_Aim of the task_
List every place named in the passage below about a solo parenting week and strawberry picking.

_Passage to read_
§
Three endings—two schools, one camp-at-school—plus one transition from the Younger Group to the Middle Group for a not-sure-she-wants-to-be-that-big three year-old for one parent (dear spouse, hanging with rare books’ librarians in Baton Rouge, Louisiana) equals one tiring week (for everyone, frankly, although I’ll reserve the right to say our week at home was more wearing than the hubby’s week away).
Cue, summer 2011.
The day before my solo week began, I went strawberry picking (a flat’s worth, in my freezer) taking the country road to Upingill Farm (in, yes, Gill, Massachusetts). I’m not a big driver. This was worth the drive, though, luscious unsprayed berries and the particular calm that poring over berry bushes brings me. I love the stained crimson fingers and I love the taste of warm, sweet smash of strawberry in my mouth. You cannot get that at a store—or even a farmer’s market.
§
_Source data_
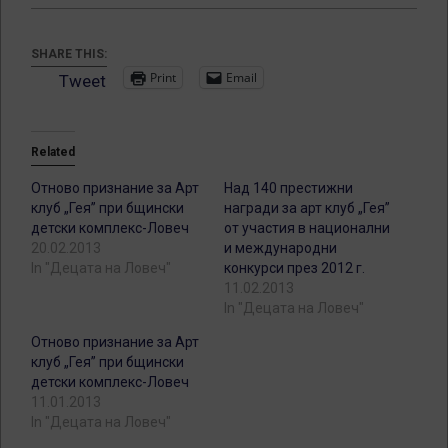
SHARE THIS:
Print
Email
Tweet
Related
Отново признание за Арт
Над 140 престижни
клуб „Гея” при бщински
награди за арт клуб „Гея”
детски комплекс-Ловеч
от участия в национални
20.02.2013
и международни
In "Децата на Ловеч"
конкурси през 2012 г.
11.02.2013
In "Децата на Ловеч"
Отново признание за Арт
клуб „Гея” при бщински
детски комплекс-Ловеч
11.01.2013
In "Децата на Ловеч"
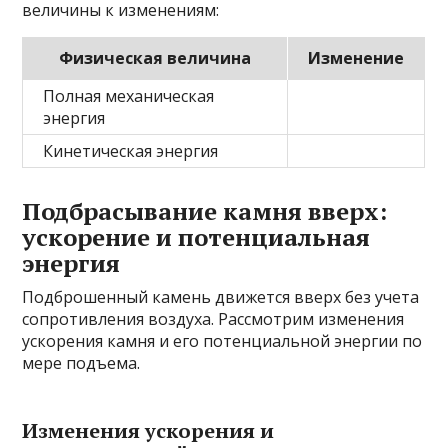
величины к изменениям:
Физическая величина
Изменение
Полная механическая
энергия
Кинетическая энергия
Подбрасывание камня вверх:
ускорение и потенциальная
энергия
Подброшенный камень движется вверх без учета
сопротивления воздуха. Рассмотрим изменения
ускорения камня и его потенциальной энергии по
мере подъема.
Изменения ускорения и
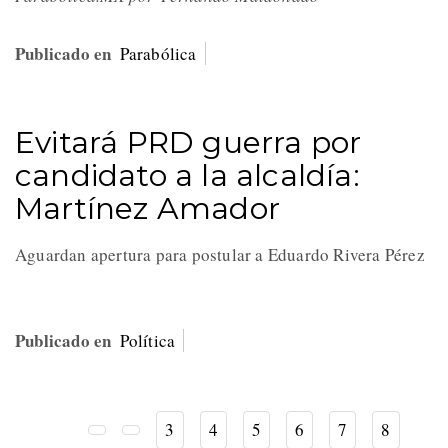
Publicado en
Parabólica
Evitará PRD guerra por
candidato a la alcaldía:
Martínez Amador
Aguardan apertura para postular a Eduardo Rivera Pérez
Publicado en
Política
3
4
5
6
7
8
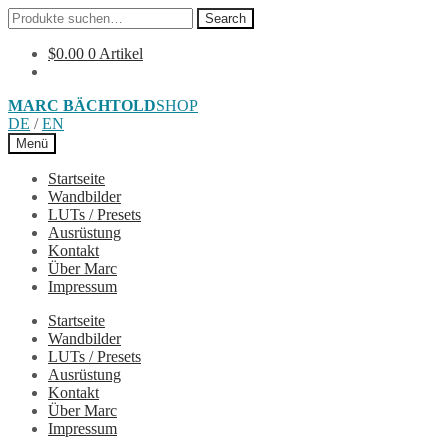
Search
Search
for:
$
0.00
0 Artikel
Skip
Skip
MARC BÄCHTOLD
SHOP
to
to
DE
/
EN
navigation
content
Menü
Startseite
Wandbilder
LUTs / Presets
Ausrüstung
Kontakt
Über Marc
Impressum
Startseite
Wandbilder
LUTs / Presets
Ausrüstung
Kontakt
Über Marc
Impressum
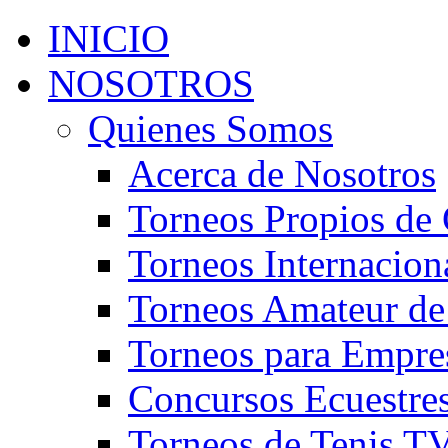
INICIO
NOSOTROS
Quienes Somos
Acerca de Nosotros
Torneos Propios de 
Torneos Internacion
Torneos Amateur de
Torneos para Empre
Concursos Ecuestre
Torneos de Tenis T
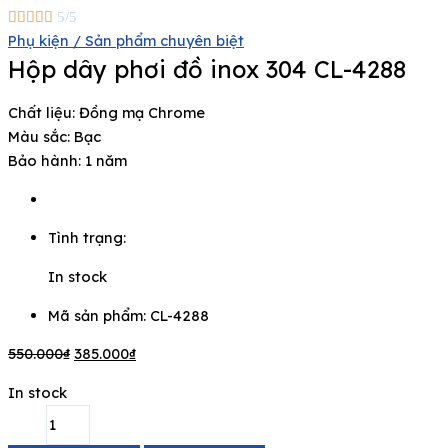





5/5
Phụ kiện / Sản phẩm chuyên biệt
Hộp dây phơi đồ inox 304 CL-4288
Chất liệu: Đồng mạ Chrome
Màu sắc: Bạc
Bảo hành: 1 năm
Tình trạng:
In stock
Mã sản phẩm: CL-4288
550.000
₫
385.000
₫
In stock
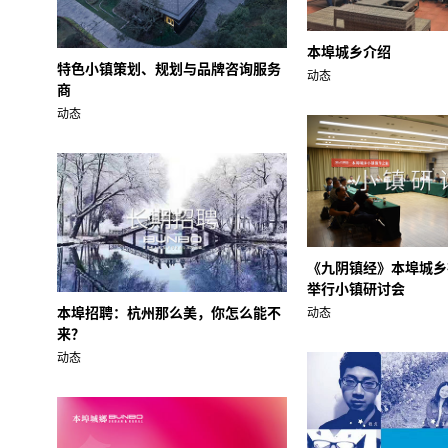
本埠城乡介绍
特色小镇策划、规划与品牌咨询服务
动态
商
动态
《九阴镇经》本埠城乡
举行小镇研讨会
本埠招聘：杭州那么美，你怎么能不
动态
来？
动态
§
_Exercise answer_
Baton Rouge, Louisiana
Upingill Farm
Gill, Massachusetts